Using a common syntax is useful also when creating Acceptance Criteria. In a previous life my team created testing that was developer lead using the Gherkin Syntax, however to get that to work in the development cycle, whe taught the B.A. to write their stories using the same syntax so the was no obscurity of what was required.

Given I have a valid Trade with the following details  
     | Field | Value |  
     | LegalEntity | Party1 |  
     | Counterparty | Party2 |  
     | Book | Gas |  
When I save the Trade  
Then  I have a success message  
And the trade is displayed with the following details  
    | Field | Value |  
    | LegalEntity | Party1 |  
    | Counterparty | Party2 |  
    | Book | Gas |  
    | Status | Draft |  Code language: JavaScript (javascript)

You may not like the Gherkin syntax but the important thing to do is come up with a common way to communicate the requirements to the developer and the tester that leaves little to interpretation.

Don’t be scared to release incremental changes


Loose coupling of code lends itself to this. You should be able to release small incremental changes without impacting anything. In the situation where I have 2 services speaking to each other, adding a new field should not impact the downstream service. It should just ignore that field. Json if more forgiving than XML these days. In the case of a breaking change however there are a few things you can do

  1. Version. It’s not as easy as it looks in practice but still a good solution once you pick up momentum with it. Adding it to your URL (e.g. /api/v2/Trade ) can make things such as your UI easy to switch over from one to the other
  2. Manage breaking changes by duplicating fields.
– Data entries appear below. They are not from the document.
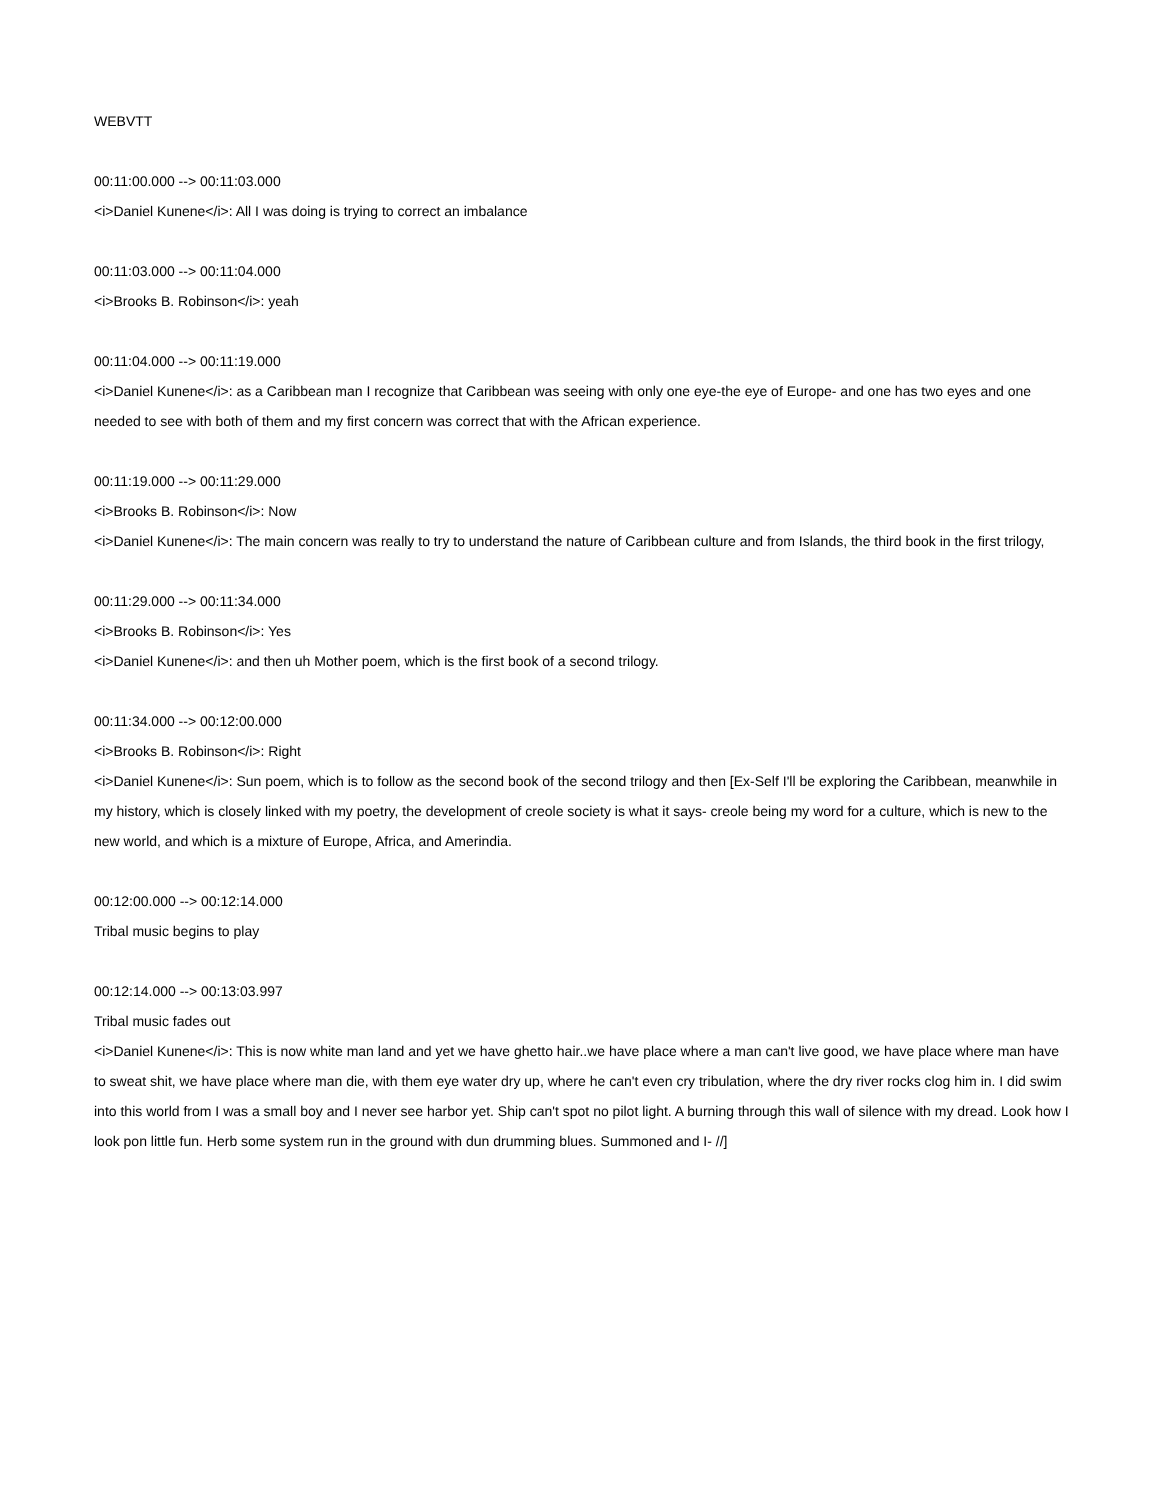WEBVTT
00:11:00.000 --> 00:11:03.000
<i>Daniel Kunene</i>: All I was doing is trying to correct an imbalance
00:11:03.000 --> 00:11:04.000
<i>Brooks B. Robinson</i>: yeah
00:11:04.000 --> 00:11:19.000
<i>Daniel Kunene</i>: as a Caribbean man I recognize that Caribbean was seeing with only one eye-the eye of Europe- and one has two eyes and one needed to see with both of them and my first concern was correct that with the African experience.
00:11:19.000 --> 00:11:29.000
<i>Brooks B. Robinson</i>: Now
<i>Daniel Kunene</i>: The main concern was really to try to understand the nature of Caribbean culture and from Islands, the third book in the first trilogy,
00:11:29.000 --> 00:11:34.000
<i>Brooks B. Robinson</i>: Yes
<i>Daniel Kunene</i>: and then uh Mother poem, which is the first book of a second trilogy.
00:11:34.000 --> 00:12:00.000
<i>Brooks B. Robinson</i>: Right
<i>Daniel Kunene</i>: Sun poem, which is to follow as the second book of the second trilogy and then [Ex-Self I'll be exploring the Caribbean, meanwhile in my history, which is closely linked with my poetry, the development of creole society is what it says- creole being my word for a culture, which is new to the new world, and which is a mixture of Europe, Africa, and Amerindia.
00:12:00.000 --> 00:12:14.000
Tribal music begins to play
00:12:14.000 --> 00:13:03.997
Tribal music fades out
<i>Daniel Kunene</i>: This is now white man land and yet we have ghetto hair..we have place where a man can't live good, we have place where man have to sweat shit, we have place where man die, with them eye water dry up, where he can't even cry tribulation, where the dry river rocks clog him in. I did swim into this world from I was a small boy and I never see harbor yet. Ship can't spot no pilot light. A burning through this wall of silence with my dread. Look how I look pon little fun. Herb some system run in the ground with dun drumming blues. Summoned and I- //]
If you are moving a field from one location on your object to another, in the short-term duplicate it. Old consumers will still work along side new consumers. Json serializers will just ignore fields it doesn’t understand.
  3. Feature Toggling. UI done but backend isn’t? Feature toggle it with a variable. Once the backend service released, you can just toggle it on. I have seen this becoming more and more common recently.


Shift Left!

Shift Left testing was coined back in 2001 and since then due to the effectiveness it has been picked up by other areas such as DevSecOps. The concept itself is to think about and implement testing early in your SDLC and not something that comes at the end. Those familiar with ATDD will recognize it as an extreme version of shifting left. An important part of the Shift Left concept is integrating it into your CI/CD. A Nirvana state in microservices for me is to have Multirepos that contain a micro-frontend, a micro-service, database scripts and test packs. Everytime you checkin and push your feature, the CI/CD has everything it needs to create and test the service (as well as deploy later). More importantly though we have broken down our big test pack and. IMHO best efforts should be undergone to reduce/remove and scheduled tests or manually run processes at the end. UAT testing should be a matter of showing the end user in your sprint demo the new feature. If you have automated the testing and have the evidence, there should be no need to have someone spend a week manually testing things.


It’s a Team thing

Most importantly a team needs to do what’s right by them and work together with the objective of Keeping it Simple. Have a retrospective, work out the issues and be-involved throughout the SDLC. Being Agile should be less regimented than waterfall. Doing a stand-up everyday in a sprint doesn’t make you Agile. The ceremonies are there as tools not commandments. Be open to change as a team and work out what works best for you.


Have you had a similar experience? Is there other things you have seen or solved? I would love to here.